Investor cenderung menghindari aset berisiko tinggi seperti kripto di tengah ketidakpastian ini. Meskipun kripto sering dianggap sebagai alternatif sistem keuangan tradisional, mereka tetap rentan terhadap sentimen pasar global.
Upbit Indonesia menyarankan investor untuk tetap tenang dan memiliki pandangan jangka panjang. Volatilitas merupakan bagian alami dari pasar aset digital.
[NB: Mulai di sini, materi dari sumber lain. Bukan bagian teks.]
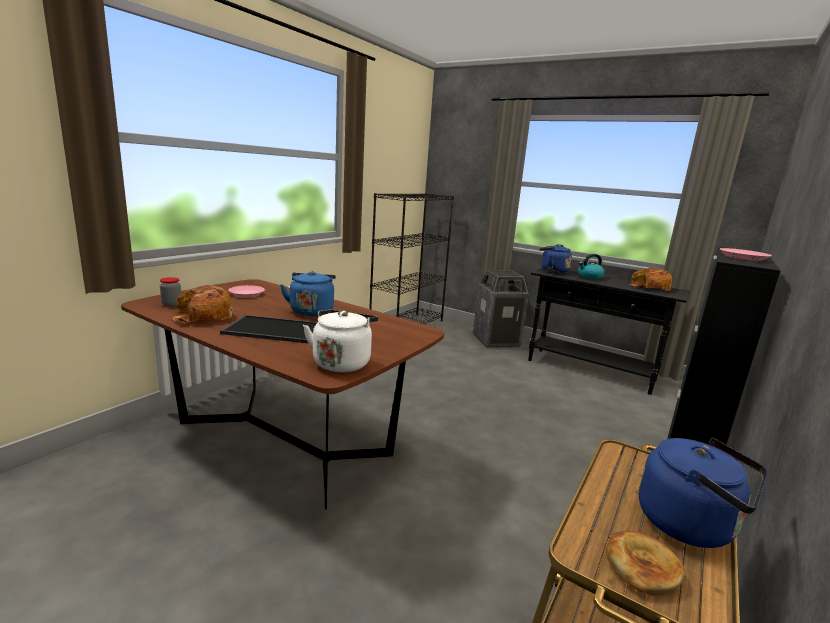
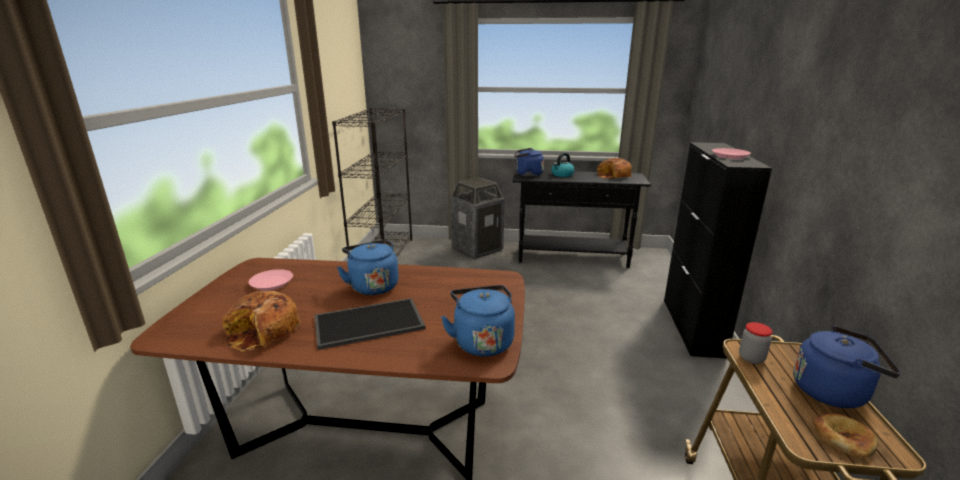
camera: 25 degrees left, 5 degrees up
jar [160,277,181,307] -> jar moved to [739,322,773,364]
white kettle [303,310,378,373] -> blue kettle [441,285,515,357]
Strategi Investasi yang Bijak
Upbit Indonesia menekankan pentingnya diversifikasi portofolio. Hal ini untuk meminimalkan risiko kerugian. Memahami profil risiko masing-masing investor juga sangat penting.
Penting bagi investor untuk tidak membuat keputusan berdasarkan panik sesaat. Diversifikasi portofolio adalah langkah perlindungan yang efektif.
Pentingnya Diversifikasi dan Edukasi
Upbit Indonesia sebagai platform jual beli kripto terdaftar dan diawasi OJK, menawarkan berbagai fitur untuk mempermudah pengguna. Fitur-fitur tersebut meliputi antarmuka yang ramah pengguna, sistem keamanan yang handal, serta konten edukatif.
Konten edukatif tersebut bertujuan untuk meningkatkan pemahaman pengguna tentang dunia kripto. Upbit Indonesia mendorong investor untuk selalu meningkatkan pengetahuan dan memahami risiko sebelum berinvestasi.
Sebagai penutup, perlu diingat bahwa pasar kripto sangat fluktuatif. Membuat keputusan investasi yang bijak berdasarkan analisis yang matang dan pemahaman yang baik tentang risiko merupakan kunci keberhasilan dalam berinvestasi di pasar kripto. Diversifikasi portofolio dan edukasi yang berkelanjutan akan membantu investor menghadapi volatilitas pasar dengan lebih baik.